The mRNA expression of PITX2 in lymphocytes of the affected individuals and the controls. The mean expression (±SEM) of PITX2 mRNA in affected individuals (n = 3) and controls (n = 3) was measured by quantitative real-time PCR by primers before (PITX2–1) and after (PITX2–2) the mutant site. PITX2–1 columns represent both truncated and full-length pitx2 transcripts, while PITX2–2 columns indicate the full-length PITX2 mRNA. **, p < 0.05; ***, p < 0.01

Discussion

In our present study, we identified a PITX2 heterozygous frameshift mutation (c.515delA, p.E172RfsX36) that cosegregated with the ARS phenotype in our pedigree. Our real-time quantitative PCR results indicated a dominant negative effect of our mutation and decreased PITX2 mRNA expression, which would be a pathogenic mechanism of our mutation.

ARS exhibits considerable phenotypic heterogeneity between affected individuals particularly with regard to the ocular anterior segment abnormalities, with or without other syndromic abnormalities. This can occur between different affected members within a single pedigree or between families carrying different mutations in the same gene [12]. In our pedigree, all three patients showed similar phenotypes, including anterior segment abnormality shown in Table 1, high IOP, increased C/D (cup-to-disc), microdontia, broad nasal bridge and redundant periumbilical skin. However, the level of severity for those symptoms and clinical characteristics differed from each other. Patient II-2 (the younger sister of the proband) was considered the most severe in the pedigree. The proband was more severe than their mother as well. The onset age of patient II-2 is younger than that of the proband. Thus, the mutation is at full penetrance, but disease severity shows variability.

PITX2 encodes a 33 kDa bicoid-related homeodomain transcription factor, which belongs to the RIEG/PITX homeobox family.

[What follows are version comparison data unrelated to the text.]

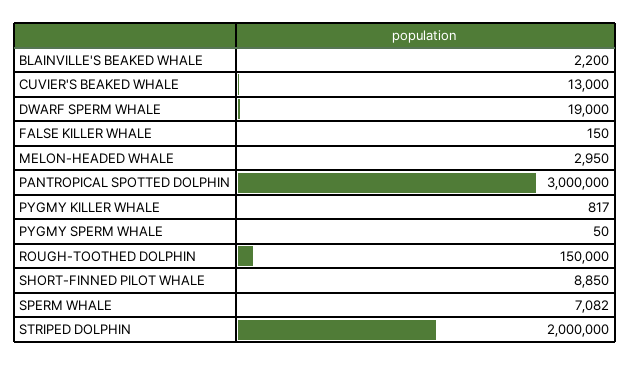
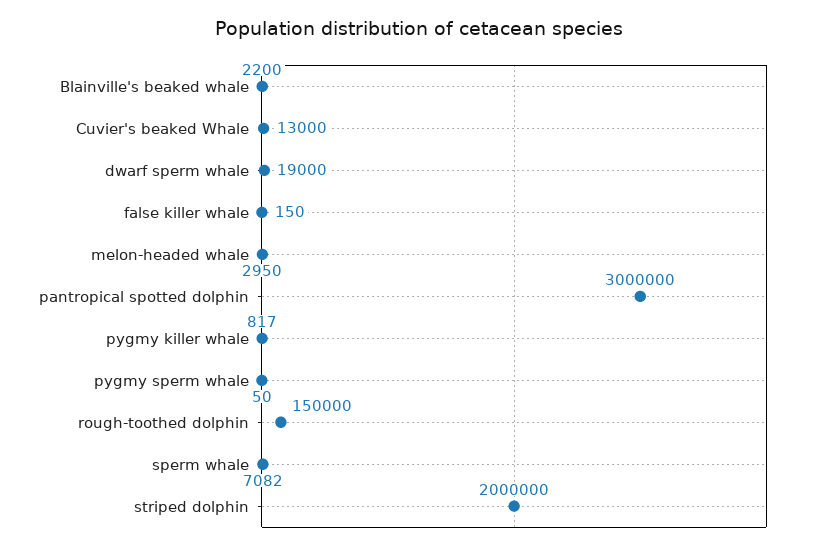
  {
    "BLAINVILLE'S BEAKED WHALE": 2200,
    "CUVIER'S BEAKED WHALE": 13000,
    "DWARF SPERM WHALE": 19000,
    "FALSE KILLER WHALE": 150,
    "MELON-HEADED WHALE": 2950,
    "PANTROPICAL SPOTTED DOLPHIN": 3000000,
    "PYGMY KILLER WHALE": 817,
    "PYGMY SPERM WHALE": 50,
    "ROUGH-TOOTHED DOLPHIN": 150000,
-   "SHORT-FINNED PILOT WHALE": 8850,
    "SPERM WHALE": 7082,
    "STRIPED DOLPHIN": 2000000
  }

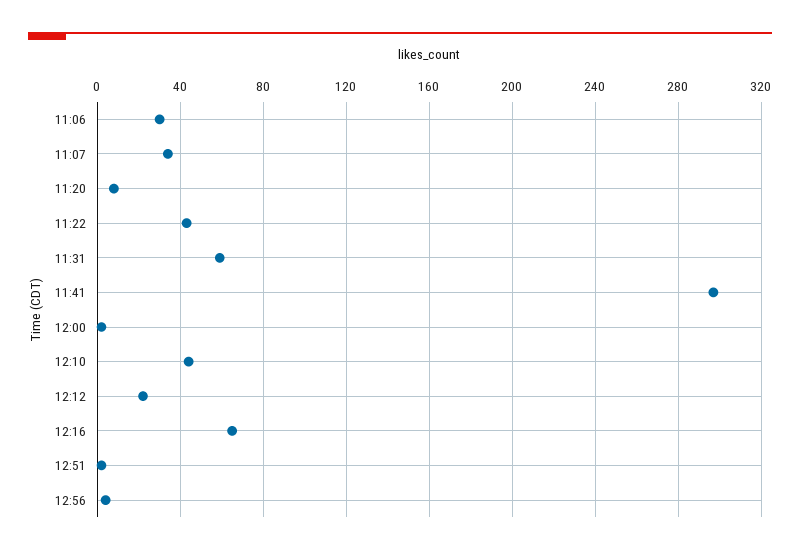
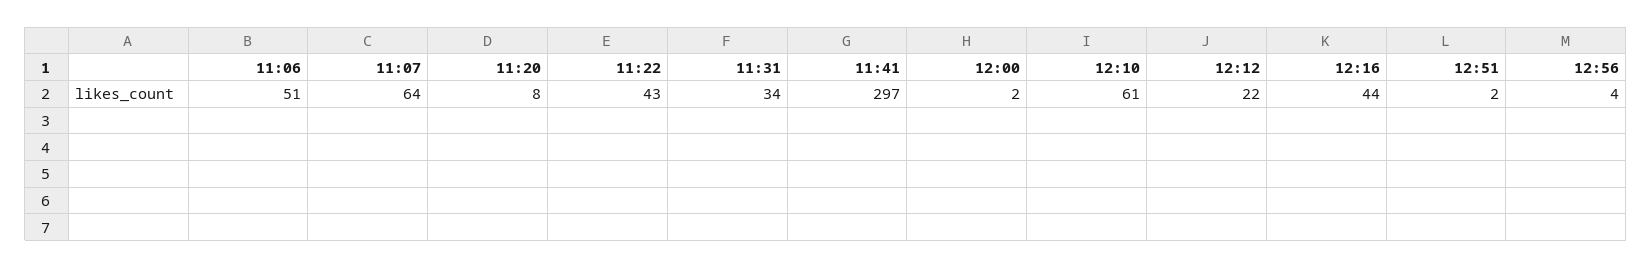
  {
-   "11:06": 30,
+   "11:06": 51,
-   "11:07": 35,
+   "11:07": 64,
    "11:20": 8,
    "11:22": 43,
-   "11:31": 60,
+   "11:31": 34,
    "11:41": 297,
    "12:00": 2,
-   "12:10": 45,
+   "12:10": 61,
    "12:12": 22,
-   "12:16": 65,
+   "12:16": 44,
    "12:51": 2,
    "12:56": 4
  }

The protein contains a 60-amino-acid homeodomain at the N terminus and a 14-amino-acid C-terminal OAR domain, which mediate protein–protein interaction and self-inhibitory interaction with the N terminus [13]. The PITX2 protein participates in regulating the development of ocular anterior segment [14], as well as several nonocular tissues including branchial arches [15], heart [16], and the pituitary [17]. Mutations in PITX2 have been associated with ARS and other anterior segment malformations, including Peter’s-like anomaly, iridogonio-dysgeniesis syndrome (IGDS) and iris hypoplasia (IH) [18,19,20]. The novel frameshift mutation c.515delA (p.E172RfsX36) leads to the adenine deletion in c.515 of PITX2, causing the glutamic acid in amino acid 172 replaced by arginin in the mutant transcript (Fig. 3b), which is predicted to create a shift in the reading frame and introduce a stop codon at position 208. The mutant amino acids are located in the highly conserved C-terminal domain of PITX2, which includes a transcriptional stimulatory domain in residues 160–232 and the transcriptional inhibitory OAR domain in residues 233–271 [21]. Moreover, the C-terminal region of PITX2 was suggested to facilitate intramolecular interactions that modulate DNA binding and transactivation [22]. Altogether, the protein-truncating mutation is predicted to disrupt C-terminal domain mediated protein interaction as well as its transcriptional regulation function. In addition, this mutation results in a significant and extreme decrease in the expression level of full-length PITX2 mRNA in affected individuals, which indicated that the mutant protein acts in a dominant negative manner, other than the haploinsufficient effect, to suppress wildtype PITX2 expression. Because stringent control of PITX2 is required for normal ocular development and function, the alteration in the level of functional protein is the cause of the ARS phenotype in our pedigree.

Conclusion

Our study described a novel PITX2 frameshift mutation in the ARS family by combining exome sequencing with segregation analysis and expression analysis. A dominant negative effect leading to decreased protein expression as well as a truncated transcript caused by the mutation is the etiology of a Chinese family with Axenfeld-Rieger syndrome.